[Transcribed page contents]
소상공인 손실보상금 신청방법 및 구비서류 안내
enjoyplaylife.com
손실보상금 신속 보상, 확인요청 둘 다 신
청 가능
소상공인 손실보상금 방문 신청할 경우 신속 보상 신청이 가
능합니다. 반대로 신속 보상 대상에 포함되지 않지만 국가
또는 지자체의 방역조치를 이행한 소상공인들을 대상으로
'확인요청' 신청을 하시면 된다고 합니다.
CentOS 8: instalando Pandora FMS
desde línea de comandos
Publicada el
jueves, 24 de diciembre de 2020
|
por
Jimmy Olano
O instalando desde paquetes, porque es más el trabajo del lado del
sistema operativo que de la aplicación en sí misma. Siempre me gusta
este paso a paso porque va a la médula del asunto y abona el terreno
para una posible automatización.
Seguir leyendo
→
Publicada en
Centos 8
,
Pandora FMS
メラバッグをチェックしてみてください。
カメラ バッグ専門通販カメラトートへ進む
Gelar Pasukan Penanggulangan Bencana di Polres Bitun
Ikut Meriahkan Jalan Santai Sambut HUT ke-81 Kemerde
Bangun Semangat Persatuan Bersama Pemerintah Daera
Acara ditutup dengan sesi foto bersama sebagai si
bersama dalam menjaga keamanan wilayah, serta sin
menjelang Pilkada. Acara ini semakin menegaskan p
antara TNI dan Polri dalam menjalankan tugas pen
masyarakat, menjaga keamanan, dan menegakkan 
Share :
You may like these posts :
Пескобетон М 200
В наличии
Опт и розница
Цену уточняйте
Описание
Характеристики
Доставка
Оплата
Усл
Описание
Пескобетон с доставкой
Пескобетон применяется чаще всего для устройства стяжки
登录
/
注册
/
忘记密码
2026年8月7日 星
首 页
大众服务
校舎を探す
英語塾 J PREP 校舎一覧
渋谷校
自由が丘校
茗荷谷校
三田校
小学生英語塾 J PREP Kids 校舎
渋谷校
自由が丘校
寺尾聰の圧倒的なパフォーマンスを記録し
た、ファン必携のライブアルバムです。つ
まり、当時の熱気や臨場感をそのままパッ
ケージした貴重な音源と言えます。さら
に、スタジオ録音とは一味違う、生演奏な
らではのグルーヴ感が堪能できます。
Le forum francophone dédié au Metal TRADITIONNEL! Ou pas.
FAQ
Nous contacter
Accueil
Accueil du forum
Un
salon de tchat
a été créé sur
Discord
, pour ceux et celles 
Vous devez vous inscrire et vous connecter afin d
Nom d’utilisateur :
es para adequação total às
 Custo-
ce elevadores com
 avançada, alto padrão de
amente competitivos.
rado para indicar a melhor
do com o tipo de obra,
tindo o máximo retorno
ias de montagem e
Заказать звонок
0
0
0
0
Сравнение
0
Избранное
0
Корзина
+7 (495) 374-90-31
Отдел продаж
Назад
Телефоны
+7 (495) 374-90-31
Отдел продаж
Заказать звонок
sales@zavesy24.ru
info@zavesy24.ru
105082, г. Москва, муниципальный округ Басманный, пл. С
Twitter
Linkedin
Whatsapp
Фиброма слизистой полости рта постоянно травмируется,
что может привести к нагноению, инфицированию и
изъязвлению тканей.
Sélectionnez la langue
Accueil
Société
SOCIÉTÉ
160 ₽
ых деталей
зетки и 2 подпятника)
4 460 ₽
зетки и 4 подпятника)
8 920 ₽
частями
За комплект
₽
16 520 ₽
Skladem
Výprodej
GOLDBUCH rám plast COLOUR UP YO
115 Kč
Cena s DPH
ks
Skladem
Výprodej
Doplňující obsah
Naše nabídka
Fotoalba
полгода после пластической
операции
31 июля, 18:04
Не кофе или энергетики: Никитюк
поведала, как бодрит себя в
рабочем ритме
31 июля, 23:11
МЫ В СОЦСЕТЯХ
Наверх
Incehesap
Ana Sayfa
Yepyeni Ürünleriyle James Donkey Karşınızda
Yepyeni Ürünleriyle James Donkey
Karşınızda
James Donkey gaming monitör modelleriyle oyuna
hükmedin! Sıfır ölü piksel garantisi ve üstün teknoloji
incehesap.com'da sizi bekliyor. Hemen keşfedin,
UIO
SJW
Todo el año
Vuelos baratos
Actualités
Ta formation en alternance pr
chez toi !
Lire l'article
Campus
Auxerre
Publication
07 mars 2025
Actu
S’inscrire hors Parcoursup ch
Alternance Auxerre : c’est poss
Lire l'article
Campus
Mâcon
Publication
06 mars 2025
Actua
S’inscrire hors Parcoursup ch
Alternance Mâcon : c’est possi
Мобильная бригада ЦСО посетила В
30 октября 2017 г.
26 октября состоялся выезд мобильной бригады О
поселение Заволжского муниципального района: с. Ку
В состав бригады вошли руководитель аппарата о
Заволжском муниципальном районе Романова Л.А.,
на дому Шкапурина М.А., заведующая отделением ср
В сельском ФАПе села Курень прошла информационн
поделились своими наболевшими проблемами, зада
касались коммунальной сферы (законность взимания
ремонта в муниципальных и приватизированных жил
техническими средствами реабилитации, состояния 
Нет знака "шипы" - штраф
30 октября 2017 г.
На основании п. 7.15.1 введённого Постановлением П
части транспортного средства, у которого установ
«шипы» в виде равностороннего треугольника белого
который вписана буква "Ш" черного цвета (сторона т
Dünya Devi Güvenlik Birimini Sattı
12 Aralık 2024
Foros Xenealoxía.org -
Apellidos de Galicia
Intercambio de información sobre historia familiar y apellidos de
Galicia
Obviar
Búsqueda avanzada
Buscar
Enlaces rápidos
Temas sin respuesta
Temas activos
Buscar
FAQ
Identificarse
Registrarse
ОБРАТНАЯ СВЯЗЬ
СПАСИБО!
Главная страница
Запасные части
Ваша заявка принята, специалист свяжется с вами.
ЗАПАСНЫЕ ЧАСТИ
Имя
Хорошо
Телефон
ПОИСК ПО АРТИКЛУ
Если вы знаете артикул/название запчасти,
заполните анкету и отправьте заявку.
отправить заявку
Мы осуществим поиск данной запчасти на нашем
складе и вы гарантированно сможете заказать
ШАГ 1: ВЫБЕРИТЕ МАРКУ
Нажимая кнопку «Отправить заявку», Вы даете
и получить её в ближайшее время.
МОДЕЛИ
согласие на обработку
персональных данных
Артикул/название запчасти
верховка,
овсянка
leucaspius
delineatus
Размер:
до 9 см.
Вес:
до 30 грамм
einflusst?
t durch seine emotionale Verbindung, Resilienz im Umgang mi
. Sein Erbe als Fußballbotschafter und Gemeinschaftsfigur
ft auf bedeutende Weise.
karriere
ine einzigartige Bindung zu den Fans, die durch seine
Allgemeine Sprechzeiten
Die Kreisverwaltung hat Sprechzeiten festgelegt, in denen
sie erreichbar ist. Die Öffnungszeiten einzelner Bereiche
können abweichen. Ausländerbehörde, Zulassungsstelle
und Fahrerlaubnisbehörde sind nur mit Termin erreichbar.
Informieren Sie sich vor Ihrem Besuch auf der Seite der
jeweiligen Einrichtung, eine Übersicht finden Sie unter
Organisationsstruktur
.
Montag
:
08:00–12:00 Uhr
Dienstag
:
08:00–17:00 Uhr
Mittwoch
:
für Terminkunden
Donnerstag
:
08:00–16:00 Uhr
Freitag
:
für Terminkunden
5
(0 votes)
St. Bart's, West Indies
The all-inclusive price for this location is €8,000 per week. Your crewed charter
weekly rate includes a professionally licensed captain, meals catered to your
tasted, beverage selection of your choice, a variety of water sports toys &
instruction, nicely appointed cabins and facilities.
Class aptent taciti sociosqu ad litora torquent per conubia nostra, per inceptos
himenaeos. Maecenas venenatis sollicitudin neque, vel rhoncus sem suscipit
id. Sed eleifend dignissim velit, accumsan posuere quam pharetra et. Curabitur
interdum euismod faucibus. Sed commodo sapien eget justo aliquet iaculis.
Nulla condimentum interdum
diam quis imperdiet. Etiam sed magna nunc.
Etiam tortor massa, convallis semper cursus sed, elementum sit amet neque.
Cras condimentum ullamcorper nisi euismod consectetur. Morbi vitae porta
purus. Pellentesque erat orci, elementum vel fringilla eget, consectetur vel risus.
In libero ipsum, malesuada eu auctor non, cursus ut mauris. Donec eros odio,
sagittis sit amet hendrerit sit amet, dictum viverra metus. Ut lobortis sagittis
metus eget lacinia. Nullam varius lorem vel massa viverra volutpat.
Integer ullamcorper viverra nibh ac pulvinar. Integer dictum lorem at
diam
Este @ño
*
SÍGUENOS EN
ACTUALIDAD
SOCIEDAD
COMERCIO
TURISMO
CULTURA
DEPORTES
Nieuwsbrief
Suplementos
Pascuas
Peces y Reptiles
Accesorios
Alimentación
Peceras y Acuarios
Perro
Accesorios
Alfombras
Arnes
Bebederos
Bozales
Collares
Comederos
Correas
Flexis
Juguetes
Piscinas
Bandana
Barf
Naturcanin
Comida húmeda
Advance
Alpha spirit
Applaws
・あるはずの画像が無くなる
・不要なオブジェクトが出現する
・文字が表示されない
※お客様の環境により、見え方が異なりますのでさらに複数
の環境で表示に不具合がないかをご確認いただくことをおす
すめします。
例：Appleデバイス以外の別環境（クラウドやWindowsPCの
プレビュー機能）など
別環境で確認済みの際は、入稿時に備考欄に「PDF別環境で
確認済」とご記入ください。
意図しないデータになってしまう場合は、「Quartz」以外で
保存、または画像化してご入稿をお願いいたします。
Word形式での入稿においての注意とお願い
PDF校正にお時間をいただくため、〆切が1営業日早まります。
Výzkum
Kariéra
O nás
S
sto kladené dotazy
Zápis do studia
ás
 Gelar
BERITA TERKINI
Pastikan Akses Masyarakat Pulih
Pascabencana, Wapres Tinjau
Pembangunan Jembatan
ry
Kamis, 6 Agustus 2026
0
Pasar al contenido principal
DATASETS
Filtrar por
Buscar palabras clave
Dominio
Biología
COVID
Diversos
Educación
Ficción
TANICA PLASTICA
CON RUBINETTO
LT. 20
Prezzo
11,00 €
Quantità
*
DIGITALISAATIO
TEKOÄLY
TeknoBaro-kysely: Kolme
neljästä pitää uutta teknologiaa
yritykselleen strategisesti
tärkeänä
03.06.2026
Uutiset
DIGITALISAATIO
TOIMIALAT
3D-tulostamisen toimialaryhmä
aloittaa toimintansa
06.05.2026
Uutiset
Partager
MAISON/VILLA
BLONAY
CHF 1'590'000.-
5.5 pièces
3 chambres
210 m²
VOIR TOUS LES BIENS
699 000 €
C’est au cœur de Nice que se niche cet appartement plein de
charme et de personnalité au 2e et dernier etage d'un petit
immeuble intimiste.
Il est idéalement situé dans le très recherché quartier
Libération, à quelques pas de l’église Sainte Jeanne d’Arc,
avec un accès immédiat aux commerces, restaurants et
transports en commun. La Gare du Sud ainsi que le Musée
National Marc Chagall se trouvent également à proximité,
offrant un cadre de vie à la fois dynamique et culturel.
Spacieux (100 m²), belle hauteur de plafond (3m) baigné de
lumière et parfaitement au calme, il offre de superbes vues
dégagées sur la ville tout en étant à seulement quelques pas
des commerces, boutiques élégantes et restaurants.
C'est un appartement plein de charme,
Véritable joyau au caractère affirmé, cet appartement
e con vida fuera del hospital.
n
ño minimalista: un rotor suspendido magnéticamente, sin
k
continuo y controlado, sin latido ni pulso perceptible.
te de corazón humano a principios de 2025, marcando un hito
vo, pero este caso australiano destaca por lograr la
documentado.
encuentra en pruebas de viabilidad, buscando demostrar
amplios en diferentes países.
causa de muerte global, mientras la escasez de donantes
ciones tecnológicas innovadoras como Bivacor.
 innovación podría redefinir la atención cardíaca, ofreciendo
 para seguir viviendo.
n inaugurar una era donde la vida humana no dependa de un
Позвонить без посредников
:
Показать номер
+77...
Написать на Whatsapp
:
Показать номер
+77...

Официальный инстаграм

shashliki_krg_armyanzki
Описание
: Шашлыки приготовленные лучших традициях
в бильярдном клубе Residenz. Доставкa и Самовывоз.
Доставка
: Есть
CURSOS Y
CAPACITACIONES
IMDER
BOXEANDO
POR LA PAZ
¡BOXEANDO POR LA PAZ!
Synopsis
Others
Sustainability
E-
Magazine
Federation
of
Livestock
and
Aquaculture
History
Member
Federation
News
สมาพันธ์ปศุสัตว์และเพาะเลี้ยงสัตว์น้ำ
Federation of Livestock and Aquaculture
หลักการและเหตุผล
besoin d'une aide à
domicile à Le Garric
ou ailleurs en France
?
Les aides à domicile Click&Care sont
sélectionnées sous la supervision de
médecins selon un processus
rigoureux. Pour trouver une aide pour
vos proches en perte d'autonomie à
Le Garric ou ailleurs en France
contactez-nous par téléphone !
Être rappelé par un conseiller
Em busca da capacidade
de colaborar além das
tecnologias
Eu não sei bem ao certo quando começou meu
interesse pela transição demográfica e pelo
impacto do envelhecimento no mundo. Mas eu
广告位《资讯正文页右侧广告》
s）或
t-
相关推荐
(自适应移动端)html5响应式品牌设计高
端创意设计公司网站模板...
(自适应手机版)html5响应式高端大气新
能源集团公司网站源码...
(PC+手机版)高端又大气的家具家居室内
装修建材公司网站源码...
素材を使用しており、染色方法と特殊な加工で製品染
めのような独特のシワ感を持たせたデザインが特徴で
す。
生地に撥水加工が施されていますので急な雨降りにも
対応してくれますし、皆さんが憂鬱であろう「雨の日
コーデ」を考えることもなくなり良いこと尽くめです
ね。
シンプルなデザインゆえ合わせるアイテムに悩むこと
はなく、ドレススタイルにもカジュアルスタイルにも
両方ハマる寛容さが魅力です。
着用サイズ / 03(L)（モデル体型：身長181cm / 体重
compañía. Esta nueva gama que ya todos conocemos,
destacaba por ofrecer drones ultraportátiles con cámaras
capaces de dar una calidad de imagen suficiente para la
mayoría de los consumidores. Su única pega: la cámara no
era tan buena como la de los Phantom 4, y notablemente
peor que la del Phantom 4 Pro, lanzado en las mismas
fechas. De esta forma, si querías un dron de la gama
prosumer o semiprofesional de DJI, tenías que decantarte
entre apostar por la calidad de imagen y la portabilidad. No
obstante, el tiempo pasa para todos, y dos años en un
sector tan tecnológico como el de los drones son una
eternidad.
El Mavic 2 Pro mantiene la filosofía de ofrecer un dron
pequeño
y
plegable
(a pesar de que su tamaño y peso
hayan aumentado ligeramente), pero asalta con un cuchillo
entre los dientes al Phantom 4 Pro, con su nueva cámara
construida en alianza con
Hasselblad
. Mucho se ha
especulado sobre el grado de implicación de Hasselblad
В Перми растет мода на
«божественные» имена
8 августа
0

*Task directions*. Only the lines above that include the word "pour" belong in the answer; copy each one.

*Response for this exercise*.
, pour ceux et celles 
rigoureux. Pour trouver une aide pour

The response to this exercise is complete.